## Directive
Copy out the items below exactly, starting at the line that contains "Is the value" and running through the end of the items, with both ends included. Leave the pictures out of your copy.

## Data extract
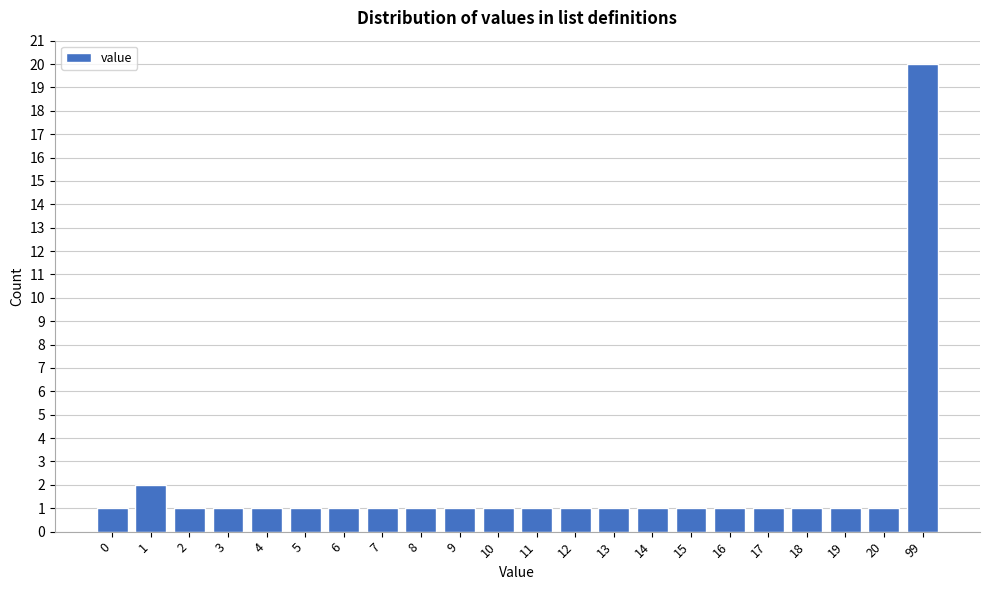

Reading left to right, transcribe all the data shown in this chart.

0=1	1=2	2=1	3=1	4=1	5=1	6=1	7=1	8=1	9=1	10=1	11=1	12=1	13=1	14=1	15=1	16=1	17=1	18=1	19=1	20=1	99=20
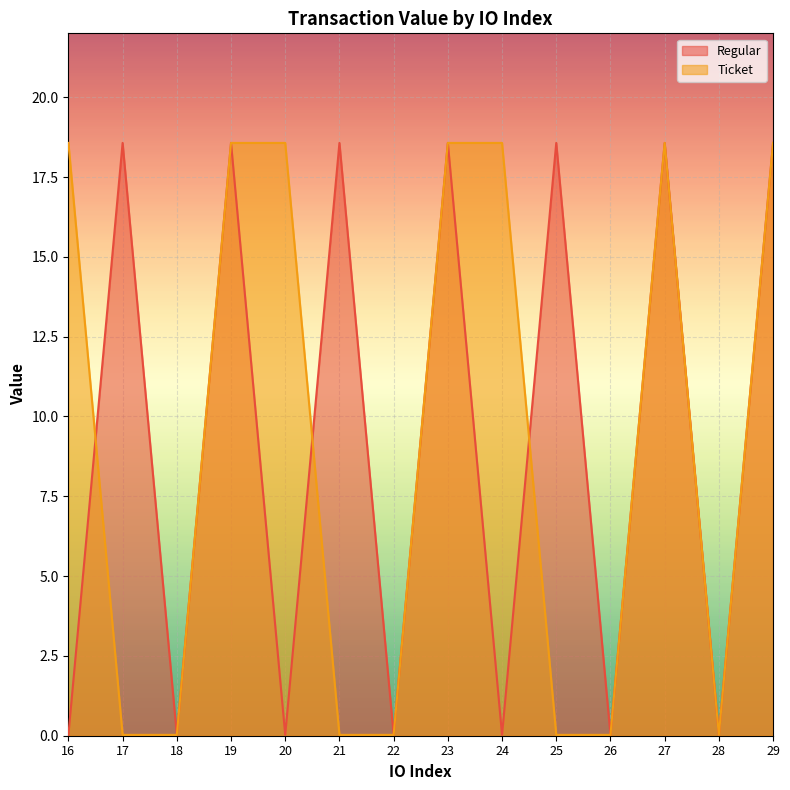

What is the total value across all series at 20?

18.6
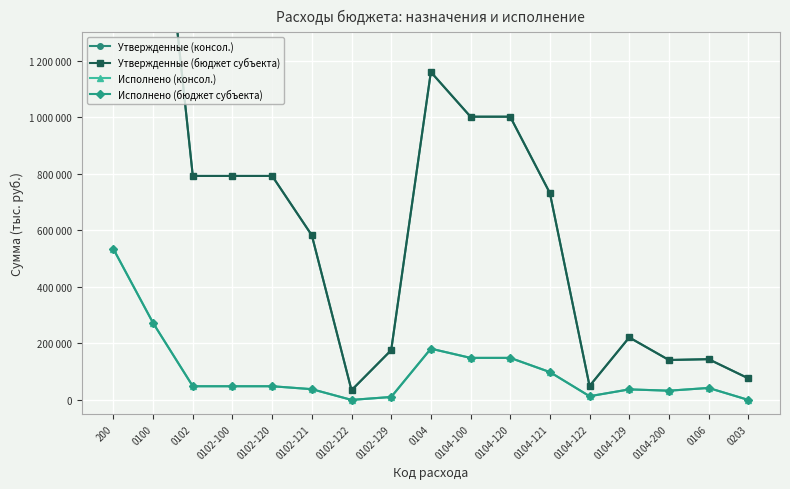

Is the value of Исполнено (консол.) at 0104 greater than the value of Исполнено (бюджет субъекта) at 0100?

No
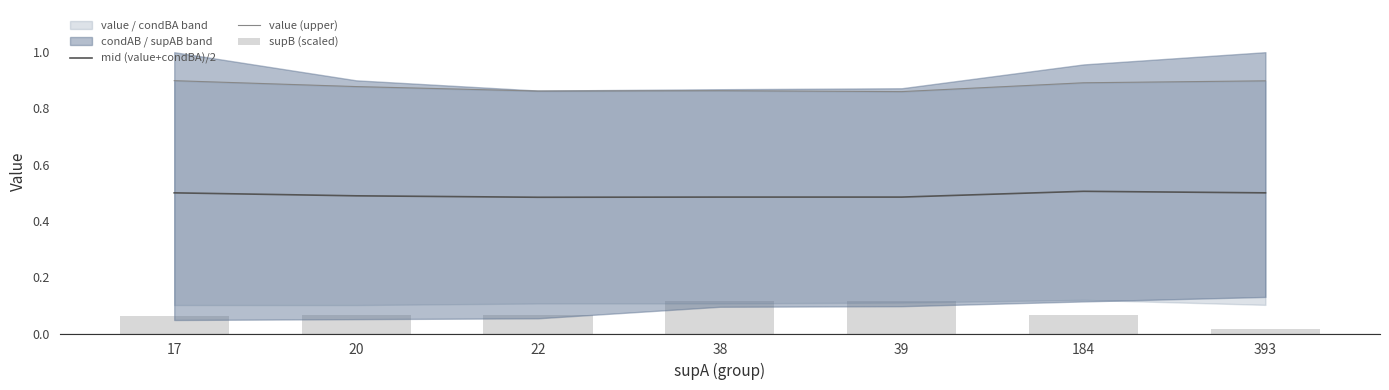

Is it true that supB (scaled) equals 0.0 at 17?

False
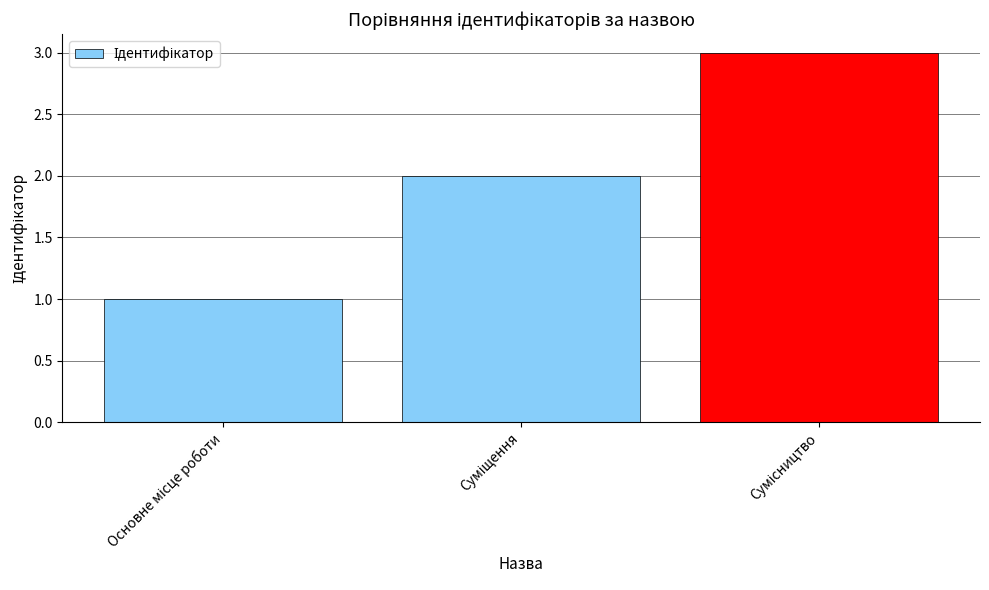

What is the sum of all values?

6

## Answer section
Is the value of Исполнено (консол.) at 0104 greater than the value of Исполнено (бюджет субъекта) at 0100?

No

Is it true that supB (scaled) equals 0.0 at 17?

False

What is the sum of all values?

6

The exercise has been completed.